■ Exercise:
With the line containing "Log in to see book status" as the first line and the last line of the records as the final one, reproduce that range exactly.

■ Material to process:
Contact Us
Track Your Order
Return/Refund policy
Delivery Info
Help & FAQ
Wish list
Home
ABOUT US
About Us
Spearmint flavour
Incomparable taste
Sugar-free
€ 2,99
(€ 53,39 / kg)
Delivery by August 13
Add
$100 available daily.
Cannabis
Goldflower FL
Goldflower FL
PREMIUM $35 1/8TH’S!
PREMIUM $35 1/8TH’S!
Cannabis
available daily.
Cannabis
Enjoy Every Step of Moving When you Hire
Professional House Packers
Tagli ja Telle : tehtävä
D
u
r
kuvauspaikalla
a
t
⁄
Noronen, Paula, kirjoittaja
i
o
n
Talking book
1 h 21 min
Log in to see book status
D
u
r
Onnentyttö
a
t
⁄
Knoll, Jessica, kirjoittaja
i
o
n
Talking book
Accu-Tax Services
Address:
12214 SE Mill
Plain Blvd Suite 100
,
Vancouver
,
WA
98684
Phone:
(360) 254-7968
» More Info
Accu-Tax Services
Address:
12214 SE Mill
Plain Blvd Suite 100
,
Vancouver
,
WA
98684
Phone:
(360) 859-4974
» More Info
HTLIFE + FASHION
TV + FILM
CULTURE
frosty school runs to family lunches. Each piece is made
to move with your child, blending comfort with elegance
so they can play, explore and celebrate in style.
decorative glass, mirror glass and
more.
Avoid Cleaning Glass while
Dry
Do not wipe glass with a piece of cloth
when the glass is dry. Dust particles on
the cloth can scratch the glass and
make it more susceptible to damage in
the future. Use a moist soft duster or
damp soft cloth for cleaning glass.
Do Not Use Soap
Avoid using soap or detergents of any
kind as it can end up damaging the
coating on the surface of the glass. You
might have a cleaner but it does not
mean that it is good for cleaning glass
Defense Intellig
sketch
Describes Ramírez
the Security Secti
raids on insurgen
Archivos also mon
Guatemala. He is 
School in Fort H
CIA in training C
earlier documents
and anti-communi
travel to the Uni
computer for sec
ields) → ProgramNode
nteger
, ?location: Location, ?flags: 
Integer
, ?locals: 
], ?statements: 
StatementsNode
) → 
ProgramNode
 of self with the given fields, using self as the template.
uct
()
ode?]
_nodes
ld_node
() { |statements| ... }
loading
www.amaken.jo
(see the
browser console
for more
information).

■ Answer space:
Log in to see book status
D
u
r
Onnentyttö
a
t
⁄
Knoll, Jessica, kirjoittaja
i
o
n
Talking book
Accu-Tax Services
Address:
12214 SE Mill
Plain Blvd Suite 100
,
Vancouver
,
WA
98684
Phone:
(360) 254-7968
» More Info
Accu-Tax Services
Address:
12214 SE Mill
Plain Blvd Suite 100
,
Vancouver
,
WA
98684
Phone:
(360) 859-4974
» More Info
HTLIFE + FASHION
TV + FILM
CULTURE
frosty school runs to family lunches. Each piece is made
to move with your child, blending comfort with elegance
so they can play, explore and celebrate in style.
decorative glass, mirror glass and
more.
Avoid Cleaning Glass while
Dry
Do not wipe glass with a piece of cloth
when the glass is dry. Dust particles on
the cloth can scratch the glass and
make it more susceptible to damage in
the future. Use a moist soft duster or
damp soft cloth for cleaning glass.
Do Not Use Soap
Avoid using soap or detergents of any
kind as it can end up damaging the
coating on the surface of the glass. You
might have a cleaner but it does not
mean that it is good for cleaning glass
Defense Intellig
sketch
Describes Ramírez
the Security Secti
raids on insurgen
Archivos also mon
Guatemala. He is 
School in Fort H
CIA in training C
earlier documents
and anti-communi
travel to the Uni
computer for sec
ields) → ProgramNode
nteger
, ?location: Location, ?flags: 
Integer
, ?locals: 
], ?statements: 
StatementsNode
) → 
ProgramNode
 of self with the given fields, using self as the template.
uct
()
ode?]
_nodes
ld_node
() { |statements| ... }
loading
www.amaken.jo
(see the
browser console
for more
information).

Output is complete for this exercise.